Frequently asked questions

Is it safe to use ChatGPT Plus for client work?

Standard paid tiers, including ChatGPT Plus, are not designed for regulated or confidential data. OpenAI's terms permit prompt retention and potential model training use unless you hold an Enterprise account or API contract with zero-retention terms. For client work involving personal data or confidential information, you need a contract that designates OpenAI as a data processor with explicit UK GDPR safeguards. ChatGPT Plus does not provide that.

What should staff use instead of ChatGPT when they need AI for client work?

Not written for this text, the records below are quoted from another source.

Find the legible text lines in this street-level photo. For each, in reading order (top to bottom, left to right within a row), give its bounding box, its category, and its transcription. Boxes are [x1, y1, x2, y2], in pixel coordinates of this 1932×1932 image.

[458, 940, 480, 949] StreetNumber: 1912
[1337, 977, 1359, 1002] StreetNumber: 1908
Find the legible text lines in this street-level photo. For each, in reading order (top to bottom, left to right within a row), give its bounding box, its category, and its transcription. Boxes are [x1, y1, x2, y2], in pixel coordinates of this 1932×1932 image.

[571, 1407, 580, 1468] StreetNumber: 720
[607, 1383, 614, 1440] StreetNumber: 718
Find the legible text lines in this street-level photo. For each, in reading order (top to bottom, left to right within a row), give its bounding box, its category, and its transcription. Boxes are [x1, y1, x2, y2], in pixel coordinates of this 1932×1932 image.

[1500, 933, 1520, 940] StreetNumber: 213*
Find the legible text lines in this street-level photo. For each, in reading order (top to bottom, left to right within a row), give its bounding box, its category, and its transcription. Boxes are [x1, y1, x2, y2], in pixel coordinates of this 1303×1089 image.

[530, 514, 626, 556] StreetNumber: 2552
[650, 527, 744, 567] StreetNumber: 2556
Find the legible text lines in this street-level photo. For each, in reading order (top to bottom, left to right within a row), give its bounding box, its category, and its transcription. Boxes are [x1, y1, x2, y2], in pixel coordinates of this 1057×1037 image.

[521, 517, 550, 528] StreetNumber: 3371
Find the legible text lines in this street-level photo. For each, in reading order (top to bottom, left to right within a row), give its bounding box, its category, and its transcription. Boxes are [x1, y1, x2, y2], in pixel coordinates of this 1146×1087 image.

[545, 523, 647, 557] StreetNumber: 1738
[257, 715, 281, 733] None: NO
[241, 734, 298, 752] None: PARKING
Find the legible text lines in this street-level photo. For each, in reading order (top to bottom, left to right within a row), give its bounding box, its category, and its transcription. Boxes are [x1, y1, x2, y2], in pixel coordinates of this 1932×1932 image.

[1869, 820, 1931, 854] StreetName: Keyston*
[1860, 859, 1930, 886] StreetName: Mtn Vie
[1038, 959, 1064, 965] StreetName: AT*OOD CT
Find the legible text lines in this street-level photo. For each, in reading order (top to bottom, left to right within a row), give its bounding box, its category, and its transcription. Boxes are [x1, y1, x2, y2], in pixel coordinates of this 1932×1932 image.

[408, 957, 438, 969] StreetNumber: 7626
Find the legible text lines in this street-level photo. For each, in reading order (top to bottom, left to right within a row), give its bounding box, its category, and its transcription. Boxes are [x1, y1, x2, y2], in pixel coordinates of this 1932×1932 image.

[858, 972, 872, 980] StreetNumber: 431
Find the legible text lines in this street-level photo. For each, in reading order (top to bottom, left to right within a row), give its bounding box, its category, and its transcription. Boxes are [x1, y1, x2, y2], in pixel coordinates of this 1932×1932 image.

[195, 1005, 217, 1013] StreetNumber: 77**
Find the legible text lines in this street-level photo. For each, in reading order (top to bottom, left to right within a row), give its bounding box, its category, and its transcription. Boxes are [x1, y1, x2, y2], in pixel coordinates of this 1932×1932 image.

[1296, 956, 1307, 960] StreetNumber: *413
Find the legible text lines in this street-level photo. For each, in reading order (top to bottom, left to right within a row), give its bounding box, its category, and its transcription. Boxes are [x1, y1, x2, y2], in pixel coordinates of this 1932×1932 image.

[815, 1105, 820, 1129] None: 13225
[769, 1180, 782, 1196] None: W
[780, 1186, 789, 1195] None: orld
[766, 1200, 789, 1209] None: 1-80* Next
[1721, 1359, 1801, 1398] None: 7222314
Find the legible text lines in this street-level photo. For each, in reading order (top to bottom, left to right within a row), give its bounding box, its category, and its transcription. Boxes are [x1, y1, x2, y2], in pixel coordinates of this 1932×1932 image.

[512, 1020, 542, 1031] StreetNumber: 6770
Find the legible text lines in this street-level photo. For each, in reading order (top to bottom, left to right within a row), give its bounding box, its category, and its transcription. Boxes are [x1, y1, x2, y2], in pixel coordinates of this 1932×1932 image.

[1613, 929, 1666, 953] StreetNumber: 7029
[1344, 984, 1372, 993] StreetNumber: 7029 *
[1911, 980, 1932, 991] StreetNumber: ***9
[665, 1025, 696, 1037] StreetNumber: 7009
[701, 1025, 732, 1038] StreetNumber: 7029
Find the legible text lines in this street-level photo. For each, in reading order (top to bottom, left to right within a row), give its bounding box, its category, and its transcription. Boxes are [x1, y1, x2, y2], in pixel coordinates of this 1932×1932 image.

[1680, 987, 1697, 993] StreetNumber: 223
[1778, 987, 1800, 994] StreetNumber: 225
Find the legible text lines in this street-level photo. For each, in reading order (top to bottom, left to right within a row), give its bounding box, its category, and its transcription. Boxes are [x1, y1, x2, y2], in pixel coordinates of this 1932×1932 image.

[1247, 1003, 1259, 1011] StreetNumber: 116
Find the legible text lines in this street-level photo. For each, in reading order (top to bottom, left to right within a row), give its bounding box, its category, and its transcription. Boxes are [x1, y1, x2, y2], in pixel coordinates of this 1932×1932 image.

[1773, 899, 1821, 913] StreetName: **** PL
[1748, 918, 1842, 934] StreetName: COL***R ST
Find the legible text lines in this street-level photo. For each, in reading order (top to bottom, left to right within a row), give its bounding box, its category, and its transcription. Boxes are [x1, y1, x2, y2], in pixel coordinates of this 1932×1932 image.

Microsoft Copilot for Microsoft 365 operates within your tenant with your existing access controls and does not train foundation models on your data. Claude for Teams or Enterprise and Google Vertex AI both offer processor agreements compliant with UK GDPR, with no default use of your prompts for training. These are categorically different from an unmanaged browser session at chat.openai.com. For many owner-managed businesses, one approved tool is enough to cover legitimate AI use cases.

Do we need to carry out a DPIA before letting staff use AI tools?

A Data Protection Impact Assessment is required when processing is likely to result in high risk to individuals, for example if you are feeding large volumes of client data into AI for profiling or automated decision-making. For typical use cases like drafting emails or summarising documents, a DPIA is not automatically triggered, but you should still document your lawful basis, update your Record of Processing Activities, and ensure the vendor is designated as a data processor with a UK GDPR-compliant contract.

This post is general information and education only, not legal, regulatory, financial, or other professional advice. Regulations evolve, fee benchmarks shift, and every situation is different, so please take qualified professional advice before acting on anything you read here. See the Terms of Use for the full position.